One would think that Neville would expressly incorporate her 6/30/00 ("§ 1983") amendment if she wished to preserve her § 1983 claim. For that matter, she conspicuously avoids mention of any constitutional rights deprivations in her latest amendment, but instead references only "certain protected rights." Doc. # 73 ¶¶ 121-22.

This suggests claim abandonment. Cf. Road Sprinkler Fitters Local Union No. 669 v. Indep. Sprinkler Corp., 10 F.3d 1563, 1568 (11th Cir.1994) (a district court "could properly treat as abandoned a claim alleged in the complaint but not even raised as a ground for summary judgment"), quoted in Coalition for the Abolition of Marijuana Prohibition v. City of Atlanta, 219 F.3d 1301, 1326 (11th Cir. 2000). Nevertheless, the parties' briefs treat the § 1983 claim as extant; therefore, so will the Court.

C. Rule 12/56 Considerations

Plaintiff's brief reads as if the Court transformed the initial Rule 12(b)(6) motion to one sounding under F.R.Civ.P. 56. See doc. # 15 (plaintiffs brief citing to matters outside the Complaint); # 22 (defendants' brief acknowledging, and not objecting to, same); # 29 (plaintiff's supplemental brief continuing to cite to extra-Complaint evidence). This beckons the Court to dispose of this matter under Rule 56, especially since the parties have had constructive notice. See 11 MOORE'S FED. PRAC. § 56.30[4] (3rd ed 2000); Bordeaux v. Lynch, 958 F.Supp. 77, 82 (N.D.N.Y. 1997).

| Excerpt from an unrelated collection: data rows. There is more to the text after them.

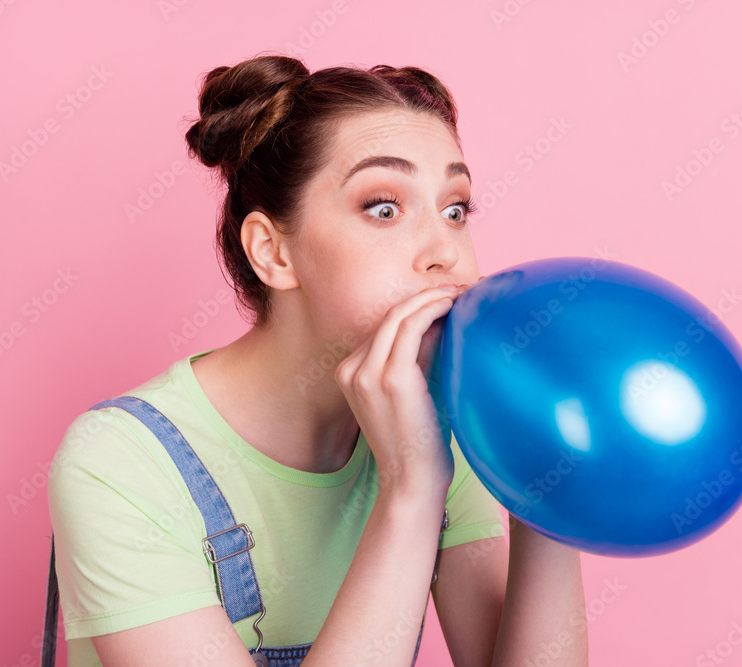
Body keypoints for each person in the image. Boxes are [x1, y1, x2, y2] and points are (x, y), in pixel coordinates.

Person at [47, 53, 587, 666]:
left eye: (455, 209)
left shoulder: (448, 428)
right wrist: (410, 490)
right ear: (273, 253)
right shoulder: (120, 463)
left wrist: (546, 499)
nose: (446, 253)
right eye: (384, 207)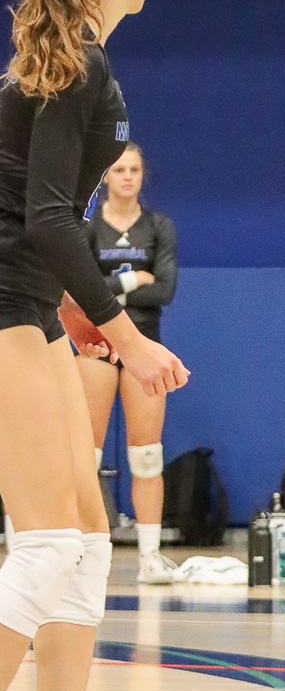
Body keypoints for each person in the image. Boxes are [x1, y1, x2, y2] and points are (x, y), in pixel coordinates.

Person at [0, 0, 188, 691]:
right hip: (0, 301)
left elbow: (42, 223)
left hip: (27, 303)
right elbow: (41, 218)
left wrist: (75, 314)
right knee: (43, 545)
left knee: (82, 537)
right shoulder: (81, 69)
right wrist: (129, 335)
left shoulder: (72, 59)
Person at [80, 144, 178, 584]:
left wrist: (107, 286)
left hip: (143, 343)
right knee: (87, 453)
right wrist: (130, 279)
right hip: (96, 343)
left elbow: (164, 292)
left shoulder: (158, 226)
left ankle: (150, 556)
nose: (127, 177)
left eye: (135, 169)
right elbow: (77, 287)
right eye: (119, 169)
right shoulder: (85, 227)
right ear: (105, 175)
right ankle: (80, 552)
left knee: (146, 455)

The Court nevertheless elects to reach this matter under Rule 12(b)(6) (no one has formally moved for Rule 56 conversion) because under it Neville is given the greater benefit of the doubt (i.e., the Court assumes arguendo that Higgins delayed plaintiff's release in bad faith).2

D. Immunity Defenses
1. Absolute and Qualified Immunity

Higgins assumes arguendo that Neville states a § 1983 claim over Higgins' actions/inactions, see doc. # 4 at 3-24, then raises various immunity defenses. Those include qualified and absolute immunity:

Qualified immunity is the defense ordinarily available to public officials who are sued under 42 U.S.C. § 1983. Absolute immunity, by contrast, is reserved for the special functions of certain officials that resemble functions that would have been immune at common law when § 1983 was enacted. In determining whether a particular act fits within the common-law tradition of absolute immunity, the Supreme Court takes a "functional approach," examining the nature of the function performed, not the identity of the actor who performed it.